E’ una condizione di fatto e di minaccia concreta, che risulta documentata e attestata in vari e capillari monitoraggi, che da qualche decennio vengono realizzando con tecniche di ricerca scientifica da  qualche decennio le Organizzazioni sanitarie nazionali e internazionali; una condizione che, perdurando, può solo determinare il ritorno al passato, quando le malattie infettive erano assolutamente irreversibili e mortali.
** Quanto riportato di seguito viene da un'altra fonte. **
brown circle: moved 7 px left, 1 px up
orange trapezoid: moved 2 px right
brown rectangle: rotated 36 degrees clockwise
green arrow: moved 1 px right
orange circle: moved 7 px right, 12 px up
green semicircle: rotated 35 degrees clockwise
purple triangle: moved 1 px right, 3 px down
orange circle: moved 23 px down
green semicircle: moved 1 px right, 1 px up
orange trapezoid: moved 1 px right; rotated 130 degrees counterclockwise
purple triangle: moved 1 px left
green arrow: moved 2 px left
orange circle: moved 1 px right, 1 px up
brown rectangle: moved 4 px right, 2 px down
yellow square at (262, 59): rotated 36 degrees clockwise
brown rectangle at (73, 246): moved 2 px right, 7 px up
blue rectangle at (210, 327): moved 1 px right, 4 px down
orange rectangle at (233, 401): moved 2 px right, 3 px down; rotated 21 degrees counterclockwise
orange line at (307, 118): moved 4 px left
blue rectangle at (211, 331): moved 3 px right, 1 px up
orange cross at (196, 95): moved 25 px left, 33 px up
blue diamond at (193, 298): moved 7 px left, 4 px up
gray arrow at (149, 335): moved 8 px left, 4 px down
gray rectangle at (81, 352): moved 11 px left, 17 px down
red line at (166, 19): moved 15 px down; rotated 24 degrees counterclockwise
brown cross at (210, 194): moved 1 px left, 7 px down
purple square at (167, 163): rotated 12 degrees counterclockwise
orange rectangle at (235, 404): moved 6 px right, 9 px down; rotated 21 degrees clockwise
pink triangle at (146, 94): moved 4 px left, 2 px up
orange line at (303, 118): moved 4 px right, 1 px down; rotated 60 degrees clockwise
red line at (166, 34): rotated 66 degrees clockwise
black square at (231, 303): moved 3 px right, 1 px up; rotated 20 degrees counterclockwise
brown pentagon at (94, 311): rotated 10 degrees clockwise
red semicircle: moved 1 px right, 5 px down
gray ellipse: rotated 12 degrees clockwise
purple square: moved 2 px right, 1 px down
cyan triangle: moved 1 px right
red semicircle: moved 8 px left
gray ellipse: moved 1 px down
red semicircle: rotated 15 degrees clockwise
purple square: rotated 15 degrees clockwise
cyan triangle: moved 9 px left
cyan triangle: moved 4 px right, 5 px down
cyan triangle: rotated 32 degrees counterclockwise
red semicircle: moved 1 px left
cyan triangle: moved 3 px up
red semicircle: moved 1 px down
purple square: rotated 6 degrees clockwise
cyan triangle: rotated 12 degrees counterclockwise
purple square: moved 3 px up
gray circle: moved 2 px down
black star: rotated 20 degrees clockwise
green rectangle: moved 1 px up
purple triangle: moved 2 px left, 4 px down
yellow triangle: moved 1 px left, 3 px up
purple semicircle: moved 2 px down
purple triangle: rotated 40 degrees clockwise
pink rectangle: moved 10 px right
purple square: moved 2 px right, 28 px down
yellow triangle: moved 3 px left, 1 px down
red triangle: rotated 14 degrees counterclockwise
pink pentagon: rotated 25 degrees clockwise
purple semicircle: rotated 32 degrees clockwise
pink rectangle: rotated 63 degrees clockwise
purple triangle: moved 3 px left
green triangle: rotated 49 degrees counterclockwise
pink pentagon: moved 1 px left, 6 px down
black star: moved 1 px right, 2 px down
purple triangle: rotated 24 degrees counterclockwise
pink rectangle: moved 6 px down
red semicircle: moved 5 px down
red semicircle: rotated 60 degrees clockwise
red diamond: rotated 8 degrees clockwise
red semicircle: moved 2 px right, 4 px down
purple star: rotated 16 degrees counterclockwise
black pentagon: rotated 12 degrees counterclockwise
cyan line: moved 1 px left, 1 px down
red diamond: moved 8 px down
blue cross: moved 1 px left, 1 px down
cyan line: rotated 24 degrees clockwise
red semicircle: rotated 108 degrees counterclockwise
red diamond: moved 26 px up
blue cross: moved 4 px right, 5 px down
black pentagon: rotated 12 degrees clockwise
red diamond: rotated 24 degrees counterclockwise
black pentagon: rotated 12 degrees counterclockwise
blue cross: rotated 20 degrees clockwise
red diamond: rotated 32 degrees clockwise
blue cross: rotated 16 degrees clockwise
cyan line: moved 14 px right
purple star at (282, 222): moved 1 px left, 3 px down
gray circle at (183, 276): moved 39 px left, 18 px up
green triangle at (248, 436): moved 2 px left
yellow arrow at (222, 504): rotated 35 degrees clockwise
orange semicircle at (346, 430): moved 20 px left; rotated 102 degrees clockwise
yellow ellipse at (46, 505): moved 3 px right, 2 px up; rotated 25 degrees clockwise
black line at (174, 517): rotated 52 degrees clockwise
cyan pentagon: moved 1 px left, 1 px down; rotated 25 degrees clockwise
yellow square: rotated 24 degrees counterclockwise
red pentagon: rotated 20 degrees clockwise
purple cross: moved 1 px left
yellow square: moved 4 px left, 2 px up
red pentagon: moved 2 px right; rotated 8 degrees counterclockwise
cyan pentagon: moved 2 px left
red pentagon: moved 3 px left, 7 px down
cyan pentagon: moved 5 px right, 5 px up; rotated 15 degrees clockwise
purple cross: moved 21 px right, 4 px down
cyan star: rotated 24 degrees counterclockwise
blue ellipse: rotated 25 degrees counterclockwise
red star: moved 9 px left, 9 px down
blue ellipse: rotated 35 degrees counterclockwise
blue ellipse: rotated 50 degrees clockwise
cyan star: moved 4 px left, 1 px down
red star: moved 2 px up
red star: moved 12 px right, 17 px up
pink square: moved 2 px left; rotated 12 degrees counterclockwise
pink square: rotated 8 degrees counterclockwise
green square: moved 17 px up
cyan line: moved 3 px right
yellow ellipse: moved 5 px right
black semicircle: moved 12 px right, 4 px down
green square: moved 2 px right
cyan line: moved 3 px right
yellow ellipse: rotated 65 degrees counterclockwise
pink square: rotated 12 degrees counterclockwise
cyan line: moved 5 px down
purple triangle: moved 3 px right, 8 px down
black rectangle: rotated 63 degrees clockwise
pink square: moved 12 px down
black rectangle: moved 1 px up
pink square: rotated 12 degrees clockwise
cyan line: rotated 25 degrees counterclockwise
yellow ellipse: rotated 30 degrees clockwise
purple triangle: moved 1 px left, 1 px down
Un passato, su cui la scoperta di Fleming  ha calato il sipario novanta anni fa.

Quattro i nuclei tematici che la dottoressa Teresa Milite con incisivo e chiaro linguaggio comunicativo ha posto sotto analisi, avvalendosi delle slide illustrate e spiegate nei dettagli, dalle infezioni batteriche al  trattamento antibiotico, dalla resistenza agli antibiotici e cause della sua insorgenza agli interventi necessari per contrastare il rischio della resistenza all’efficacia degli antibiotici. Quattro tematiche, per prospettare le ragioni dell’informazione, che fa evitare l’abuso irresponsabile e spesso non necessario nel consumo degli antibiotici, come avviene, ad esempio, quando si vogliono curare, in modo del tutto improprio ed inutile, malattie derivate da virus.

E sull’abuso degli anti-biotici, un capitolo specifico era dedicato ai trattamenti che si realizzano negli allevamenti zootecnici, anche quando non sussistono particolari condizioni di infezioni. Sono trattamenti con alti indici di somministrazione di antibiotici, fino al 71%.  Come dire che nella generalità degli allevamenti  si utilizzano alte quantità di antibiotici e mangimi in misura minore. Ed il risultato della sempre più diffusa antibioticoresistenza negli animali si trasmette nelle carni per il consumo alimentare che ne fa l’uomo.

E’ uno scenario- sottolineava la giovane professionista- che richiede percorsi di Educazione medico-sanitaria e di conoscenza, di cui i cittadini sono sollecitati a farsi carico, e che interpella le Istituzioni per la tutela della salute pubblica. Ma è ben chiaro- concludeva- che l’intera problematica richiede soluzioni che passano attraverso scelte strategiche e responsabili di carattere globale.

A scandire i passaggi più significativi del Focus,  erano i bei e gradevoli Intermezzi musicali proposti dal duo violinistico Polar, composto da Gina Conte e Yuko Okano. Un omaggio alla Musica del  Settecento classicheggiante e alla Musica dell’Ottocento romantico.